The soldier mouthed via dragon, apparently not parsing that as a normal mode of transportation.
“But… we shouldn’t bring more people down here.” Syla gave her aunt a significant look and waved at the machinery, silently asking if what she needed to drill with was in the machine-storage area with them.
“We have to, Your Majesty,” the man said as Tibby nodded back to Syla. “The stormers outnumber us and have magic.”
“I know, but we’ll have to try to avoid them.”
“They’re after the shielder, aren’t they? How are we going to avoid them?”
“They don’t know exactly where it is. Or they shouldn’t.
” Syla remembered that Lesva had Abrya, who might have divulged that information.
Abrya might even now be leading Lesva to the chamber with a sword pressed into the back of her neck.
“Have you seen Lady Abrya or Captain Lesva? The silver-haired woman?”
“I know which one that storm-cursed scion of the mad god is.” Tibby climbed into the cab of a giant wagon with machinery in the back. “No, I haven’t seen her, and I hope not to.”
Fel lifted his hand, as if to pull her back down where she wouldn’t be visible to someone in the distance. “Are you going somewhere?”
“The mission that Syla mentioned must be completed.” Tibby waved toward the machinery in the wagon, which included numerous sections of long, thick helical bits.
Were there enough to be assembled to reach the surface? The drill machine itself looked complicated with a glowing bulb and panel of switches and levers that presumably powered and controlled everything.

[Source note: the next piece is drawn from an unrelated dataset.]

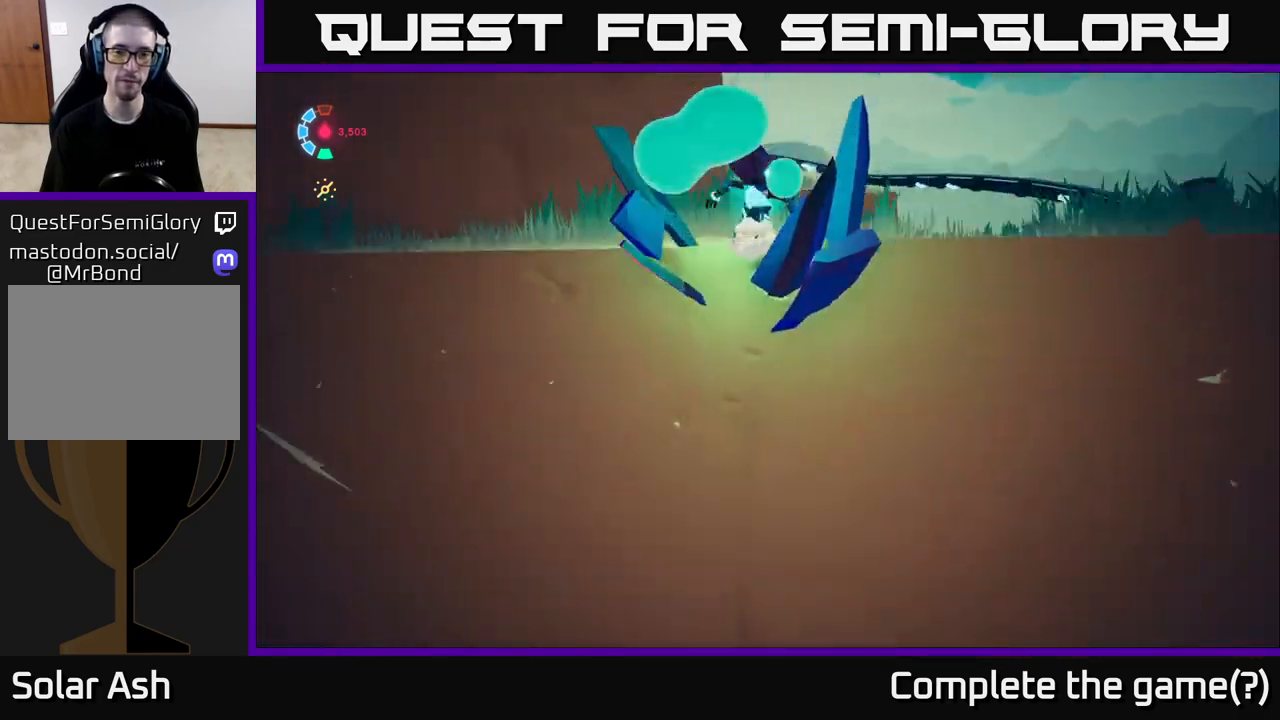
{"buttons": ["L2"], "left_stick": "up", "right_stick": "up-left", "events": [[367, "right_stick", "left"], [467, "right_stick", "up-left"], [500, "left_stick", "up"]]}
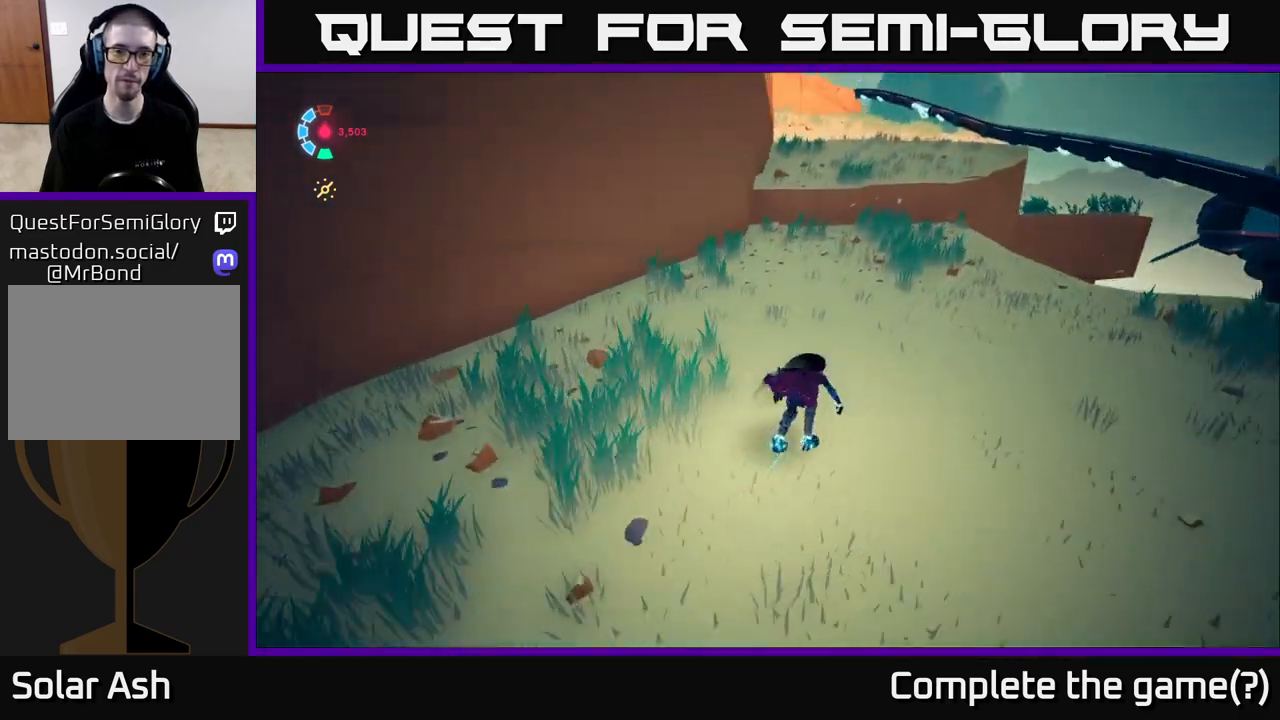
{"buttons": ["L2", "R2"], "left_stick": "up", "right_stick": "center", "events": [[67, "right_stick", "up"], [217, "right_stick", "center"], [267, "R2", "down"]]}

“You two, go with Lady Tibaytha.” Syla pointed at the soldiers. “Sergeant Fel and I will find Lesva and deal with her.”
“You can’t deal with her, Your Majesty,” one soldier blurted. “She took out half a squadron by herself in the palace. I was there. And there are archers down here that took out the rest of our team just minutes ago. There are only one or two riders with them, but they’re deadly too.”
“We’ll get some more men down here,” Fel said firmly, giving Syla a defiant look.
Aware of the possibility that the mines would later be flooded, Syla didn’t want to bring any more people down than necessary, especially since the lift cage was slow and couldn’t hold many occupants.
But… she had to be reasonable. She and Fel wouldn’t defeat Lesva and a horde of stormers without help.
“Get reinforcements, Syla. If we do this—” Tibby waved at the drill bits, “—it won’t happen quickly. And once we get through, anyone down here will see what’s happening and have time to get out.”
“All right.” Syla had envisioned the lake rushing in like a huge waterfall, but the drill wasn’t so wide that the hole would be huge, and the mine was vast. Even if Oyenar got a team down here to seal off the lower levels, she supposed it would take hours for this one to flood.
Her aunt must have done some math to figure it out.
Knowing that made Syla’s muscles loosen.
She’d been imagining Oyenar’s scenario, of armies of stormers being drowned, but Tibby’s vision had to be more accurate.
The goal was as Syla had wished, to deny access to the shielder chamber, not drown the enemy.
“All right,” she repeated. “Tibby, would any of these machines be useful to us as… er, weapons?”